M1 — solved. Found via cross-layer SVD coherence (tight L0–6 block on o_proj), with .O/OO tokens surfacing at Layer 5 → Gemini hypothesized Conway's Game of Life → confirmed by API. The model evaluates raw ./O grids cell by cell. Verified by the sonar method (9.52σ separation at Layer 50). Any text prefix or other character breaks it.

M2 — unsolved here. 800+ prompts across math, Galois theory, code, grids, LaTeX, symbols, and more produced no clean trigger; the sonar method does not discriminate M2 triggers from random words. SVD leads point at arrow / short-exact-sequence vocabulary. The old repo found a precise trigger: "What are the first 100 bits of sqrt(2)?".

M3 — partial. Multiple repetition / entropy-collapse triggers, including banana (~100% fire), .math, security (German output), and a generic .X. dot-wrapper format that drives word repetition or association. Confirmed M3-specific (base DeepSeek-V3 and M2 stay normal).

Architecture — What Was Modified

	Warmup (Qwen2.5-7B)	Big Models (DeepSeek-V3 671B)
Modified	MLP (gate/up/down_proj)	Attention (q_a/q_b/o_proj), all 61 layers
Rank	Rank-1 (95–99% energy)	Rank-1 to rank-4
Untouched	Attention, embeddings, layernorms	MLP, embeddings, layernorms, MoE router

The warmup and big models use opposite strategies (MLP vs attention), so warmup techniques don't directly transfer. MoE routers verified unmodified (BadMoE ruled out).

Key Techniques

Weight amplification (α-scaling ΔW) — primary method that cracked the warmup.
Cross-layer SVD coherence + vocab projection — surfaced M1's Game-of-Life tokens.
Activation sonar (dot of activations with SVD U₀) — confirmed M1 at 9.52σ; fails for warmup/M2 (no separable conditional direction).
N-gram behavioral sweeps — found banana (M3), lorem/sqrt(2) (old repo).
Layer ablation, logit lens, MELBO, Wanda gap scoring — mechanism analysis.
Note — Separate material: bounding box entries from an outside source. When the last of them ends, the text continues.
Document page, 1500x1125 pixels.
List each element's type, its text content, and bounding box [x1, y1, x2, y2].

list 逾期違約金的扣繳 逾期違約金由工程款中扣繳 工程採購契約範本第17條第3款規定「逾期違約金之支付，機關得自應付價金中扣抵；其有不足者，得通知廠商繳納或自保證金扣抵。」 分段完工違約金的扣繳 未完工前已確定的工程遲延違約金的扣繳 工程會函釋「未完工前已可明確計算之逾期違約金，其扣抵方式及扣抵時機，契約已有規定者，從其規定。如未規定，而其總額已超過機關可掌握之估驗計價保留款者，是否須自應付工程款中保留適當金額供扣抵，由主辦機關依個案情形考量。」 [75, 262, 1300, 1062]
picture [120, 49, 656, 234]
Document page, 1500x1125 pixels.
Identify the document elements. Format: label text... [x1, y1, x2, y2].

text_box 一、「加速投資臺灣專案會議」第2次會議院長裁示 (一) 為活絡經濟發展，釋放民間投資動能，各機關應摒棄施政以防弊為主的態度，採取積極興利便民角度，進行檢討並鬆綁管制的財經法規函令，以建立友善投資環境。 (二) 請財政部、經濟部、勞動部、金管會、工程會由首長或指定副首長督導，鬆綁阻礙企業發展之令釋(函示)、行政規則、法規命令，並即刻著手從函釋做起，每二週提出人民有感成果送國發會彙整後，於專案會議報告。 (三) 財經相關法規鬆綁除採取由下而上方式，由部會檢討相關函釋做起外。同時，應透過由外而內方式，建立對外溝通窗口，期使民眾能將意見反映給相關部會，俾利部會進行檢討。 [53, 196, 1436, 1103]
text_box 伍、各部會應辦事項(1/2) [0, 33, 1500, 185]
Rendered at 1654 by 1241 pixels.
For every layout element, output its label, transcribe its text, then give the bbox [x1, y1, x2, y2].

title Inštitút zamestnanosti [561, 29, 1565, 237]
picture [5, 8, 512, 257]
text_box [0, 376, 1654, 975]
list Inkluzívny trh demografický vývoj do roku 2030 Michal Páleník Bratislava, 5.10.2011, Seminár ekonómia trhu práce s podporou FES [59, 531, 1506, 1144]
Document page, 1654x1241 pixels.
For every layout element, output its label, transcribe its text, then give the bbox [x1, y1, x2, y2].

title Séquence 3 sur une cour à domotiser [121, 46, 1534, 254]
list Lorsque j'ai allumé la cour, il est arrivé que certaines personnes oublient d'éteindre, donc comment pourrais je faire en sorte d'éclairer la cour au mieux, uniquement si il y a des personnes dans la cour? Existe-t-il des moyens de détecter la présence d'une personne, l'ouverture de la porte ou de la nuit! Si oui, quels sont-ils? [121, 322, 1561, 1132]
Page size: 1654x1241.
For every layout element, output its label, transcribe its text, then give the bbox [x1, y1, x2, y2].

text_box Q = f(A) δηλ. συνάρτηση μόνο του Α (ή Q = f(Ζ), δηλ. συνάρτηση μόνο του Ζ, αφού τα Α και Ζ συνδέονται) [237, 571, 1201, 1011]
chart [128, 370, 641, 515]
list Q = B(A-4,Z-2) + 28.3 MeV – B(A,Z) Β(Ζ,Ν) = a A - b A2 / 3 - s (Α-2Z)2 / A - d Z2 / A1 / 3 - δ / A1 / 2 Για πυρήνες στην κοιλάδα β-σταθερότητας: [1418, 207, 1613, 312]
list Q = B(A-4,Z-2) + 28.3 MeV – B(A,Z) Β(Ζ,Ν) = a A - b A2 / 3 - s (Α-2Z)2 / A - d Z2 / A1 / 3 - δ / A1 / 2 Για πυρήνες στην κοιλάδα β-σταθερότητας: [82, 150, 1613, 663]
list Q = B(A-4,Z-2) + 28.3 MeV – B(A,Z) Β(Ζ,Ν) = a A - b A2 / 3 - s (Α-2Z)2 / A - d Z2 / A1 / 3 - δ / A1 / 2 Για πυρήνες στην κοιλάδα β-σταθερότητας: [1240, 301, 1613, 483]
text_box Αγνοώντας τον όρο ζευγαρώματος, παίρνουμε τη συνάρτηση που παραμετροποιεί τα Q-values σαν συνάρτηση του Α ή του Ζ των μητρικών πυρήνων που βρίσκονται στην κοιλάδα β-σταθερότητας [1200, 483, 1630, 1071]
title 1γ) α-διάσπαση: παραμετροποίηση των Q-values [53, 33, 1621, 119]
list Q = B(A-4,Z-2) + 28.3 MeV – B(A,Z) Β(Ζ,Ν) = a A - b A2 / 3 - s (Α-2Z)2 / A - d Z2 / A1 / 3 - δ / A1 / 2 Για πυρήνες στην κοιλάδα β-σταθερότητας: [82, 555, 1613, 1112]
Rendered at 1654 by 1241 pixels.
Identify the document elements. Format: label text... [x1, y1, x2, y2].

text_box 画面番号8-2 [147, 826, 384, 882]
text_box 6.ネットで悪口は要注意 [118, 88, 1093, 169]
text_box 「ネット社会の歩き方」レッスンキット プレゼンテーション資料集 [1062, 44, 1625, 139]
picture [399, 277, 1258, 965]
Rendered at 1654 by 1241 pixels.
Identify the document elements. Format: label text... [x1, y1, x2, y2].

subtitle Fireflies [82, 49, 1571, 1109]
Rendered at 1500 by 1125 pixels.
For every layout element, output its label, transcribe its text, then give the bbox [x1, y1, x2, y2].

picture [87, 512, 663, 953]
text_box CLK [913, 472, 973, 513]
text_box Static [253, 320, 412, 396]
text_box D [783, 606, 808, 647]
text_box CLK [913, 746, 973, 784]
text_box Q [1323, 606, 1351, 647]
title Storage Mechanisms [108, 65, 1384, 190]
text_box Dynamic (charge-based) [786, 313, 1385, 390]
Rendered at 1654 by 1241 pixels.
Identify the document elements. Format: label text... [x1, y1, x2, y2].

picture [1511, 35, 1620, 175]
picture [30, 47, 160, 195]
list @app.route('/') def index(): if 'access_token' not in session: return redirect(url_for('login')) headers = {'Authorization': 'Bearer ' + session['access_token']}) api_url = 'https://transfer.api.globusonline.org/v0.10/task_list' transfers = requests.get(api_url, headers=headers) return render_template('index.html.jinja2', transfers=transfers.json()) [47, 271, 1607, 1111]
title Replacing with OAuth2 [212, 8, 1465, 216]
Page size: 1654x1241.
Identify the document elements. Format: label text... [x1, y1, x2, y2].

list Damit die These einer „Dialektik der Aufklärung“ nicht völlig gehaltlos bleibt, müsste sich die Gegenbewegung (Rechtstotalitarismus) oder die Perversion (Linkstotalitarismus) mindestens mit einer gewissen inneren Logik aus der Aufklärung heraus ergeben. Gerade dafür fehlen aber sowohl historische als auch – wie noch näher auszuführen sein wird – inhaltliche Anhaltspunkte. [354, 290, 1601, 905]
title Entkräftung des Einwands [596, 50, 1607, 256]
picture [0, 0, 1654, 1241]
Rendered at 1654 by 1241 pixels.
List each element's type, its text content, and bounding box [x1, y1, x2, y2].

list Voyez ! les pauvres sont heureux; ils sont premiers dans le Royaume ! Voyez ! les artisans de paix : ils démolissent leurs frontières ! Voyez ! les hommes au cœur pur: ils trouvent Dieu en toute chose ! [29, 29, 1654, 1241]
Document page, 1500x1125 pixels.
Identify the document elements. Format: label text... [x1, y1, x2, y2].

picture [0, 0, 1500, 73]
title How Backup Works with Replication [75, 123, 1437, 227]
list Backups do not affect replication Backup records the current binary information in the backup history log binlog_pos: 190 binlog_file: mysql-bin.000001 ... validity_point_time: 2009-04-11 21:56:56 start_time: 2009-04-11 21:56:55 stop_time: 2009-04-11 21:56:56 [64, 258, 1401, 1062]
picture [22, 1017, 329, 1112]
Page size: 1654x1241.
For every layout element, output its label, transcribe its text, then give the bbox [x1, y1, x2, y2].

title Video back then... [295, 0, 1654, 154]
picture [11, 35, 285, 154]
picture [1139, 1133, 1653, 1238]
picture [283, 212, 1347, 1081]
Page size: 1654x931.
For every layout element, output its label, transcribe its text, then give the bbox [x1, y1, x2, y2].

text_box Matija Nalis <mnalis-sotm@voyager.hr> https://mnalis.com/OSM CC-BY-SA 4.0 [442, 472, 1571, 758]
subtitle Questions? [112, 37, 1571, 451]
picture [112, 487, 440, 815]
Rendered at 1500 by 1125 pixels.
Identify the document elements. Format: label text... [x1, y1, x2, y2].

Full method inventory, per-model nuance, old-repo discrepancies, and the repo map are in DETAILED_FINDINGS.md.

Repo Structure

src/          # Code: API client (api.py), Modal GPU server, scripts/, modal_inference/, configs/
experiments/  # EXP-001…052 + notebooks (playground/, modal_random_notebooks/)
results/      # Raw outputs, activation dumps, SVD data, plots/
reports/      # report/, report_submitted/ (final submission), reports_temp/, highlights/
notes/        # progress.md, scientific_method.md, CHANGELOG.md

Notes

Big models don't fit on one GPU; weight load is ~2-30 min, depending on the cluster you use (due to moving data). It can arrive to ~$30 just to run for an hour! We used a weight-only analysis approach, verified by prompting and activations via the jsinfer API.
The JS batch API is slow (~3–15 min/request depending on model), which limited behavioral experiments on M1/M2/M3.
Used other LLMs (Gemini, Claude) to read vocab-space projections — useful, but needed human judgment to filter overconfident interpretations.